24.6.2022

Statement by Taring Padi on Dismantling “People’s Justice”

We deeply regret the extent to which the imagery of our work People’s Justice has offended so many people. We apologize to all viewers and the team of documenta fifteen, the public in Germany and especially the Jewish community. We have learned from our mistake, and recognize now that our imagery has taken on a specific meaning in the historic context of Germany. Therefore, we removed the banner from our exhibition, together with documenta fifteen.

As a collective of artists who denounce racism in all its forms, we are shocked and saddened by the media furor that has labelled us as anti-semitic. Through this statement, we want to reaffirm our respect for all human beings, regardless of their ethnicity, race, religion, gender or sexuality. We also seek to offer some context to the history and creation of our dismantled artwork.

The 8 x 12 meter banner People’s Justice was produced in Yogyakarta, Indonesia, in 2002, by many members of our collective. The banner was born out of our struggles of living under Suharto’s military dictatorship, where violence, exploitation and censorship were a daily reality. Like all of our artwork, the banner attempts to expose the complex power relationships that are at play behind these injustices and the erasure of public memory surrounding the Indonesian genocide in 1965, where more than 500,000 people were murdered.

During the time of the cold war, after the anti-communist war in Korea and during the one in Vietnam, Suharto’s coup d’état and the subsequent installation of his regime has known vast support from all over the world. Various western democracies, among them our former coloniser, favoured—openly or secretly—a military regime rather than a young democratic republic, that had developed close ties to other socialist and communist countries in the region. The CIA and other secret services allegedly supplied weapons and intelligence.

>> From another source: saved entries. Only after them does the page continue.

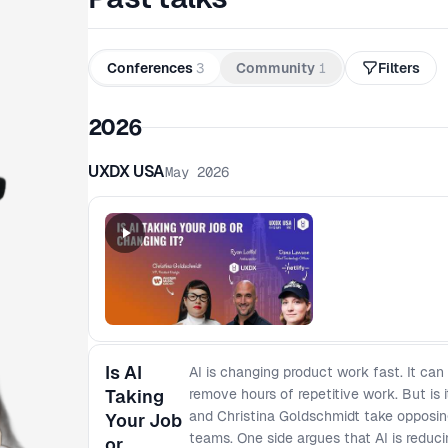
Conferences
3
Community
1
Filters
2026
UXDX USA
May 2026
Is AI
AI is changing product work fast. It can
Taking
remove hours of repetitive work. But is 
and Christina Goldschmidt take opposin
Your Job
teams. One side argues that AI is reducin
or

The imagery of People’s Justice presents these internal and external powers in a pictorial scene and tries to capture the complex historical circumstances through a visual language that is at once as disturbing as the reality of the violence itself. People’s Justice was painted almost twenty years ago now, and expresses our disappointment, frustration and anger as politicized art students who had also lost many of our friends in the street fighting of the 1998 popular uprising that finally led to the stepping down of the dictator.

The imagery that we use is never intended as hatred directed at a particular ethnic or religious group, but as a critique of militarism and state violence. We depicted the involvement of the government of the state of Israel in the wrong way—and we apologize. Anti-semitism does not have a place in our hearts and minds.

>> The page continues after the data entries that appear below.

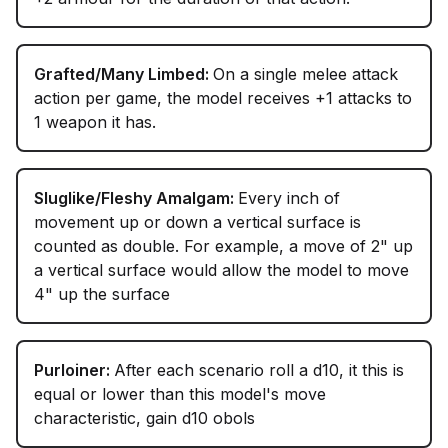
Grafted/Many Limbed:
On a single melee attack
action per game, the model receives +1 attacks to
1 weapon it has.
Sluglike/Fleshy Amalgam:
Every inch of
movement up or down a vertical surface is
counted as double. For example, a move of 2" up
a vertical surface would allow the model to move
4" up the surface
Purloiner:
After each scenario roll a d10, it this is
equal or lower than this model's move
characteristic, gain d10 obols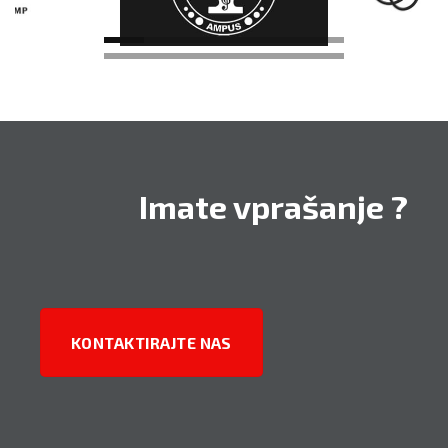
PARTNERJI
Imate vprašanje ?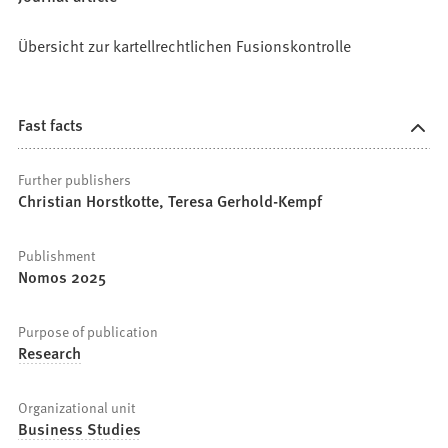
Übersicht zur kartellrechtlichen Fusionskontrolle
Fast facts
Further publishers
Christian Horstkotte, Teresa Gerhold-Kempf
Publishment
Nomos 2025
Purpose of publication
Research
Organizational unit
Business Studies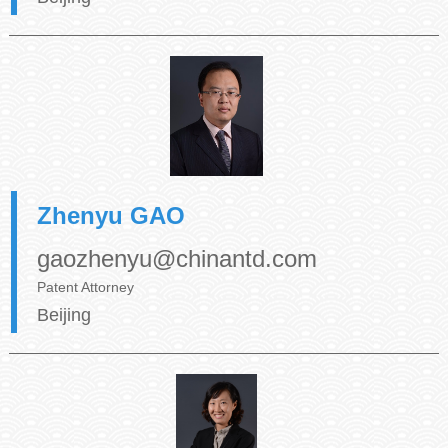
Zhenyu GAO
gaozhenyu@chinantd.com
Patent Attorney
Beijing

We came to documenta fifteen in solidarity with the global struggles that are dismantling colonial legacies that gave rise to state-backed authoritarianism and violence. We welcome documenta fifteen’s courage and ruangrupa’s vision to interrogate this legacy and believe that an open and honest dialogue is the best approach to find solutions and act together. Over the past few days, visitors have come to our exhibition space in Hallenbad Ost to view and engage with our artwork. Many of them have made the time to talk to us and convey both their appreciation and their criticism, and we hope that this will continue.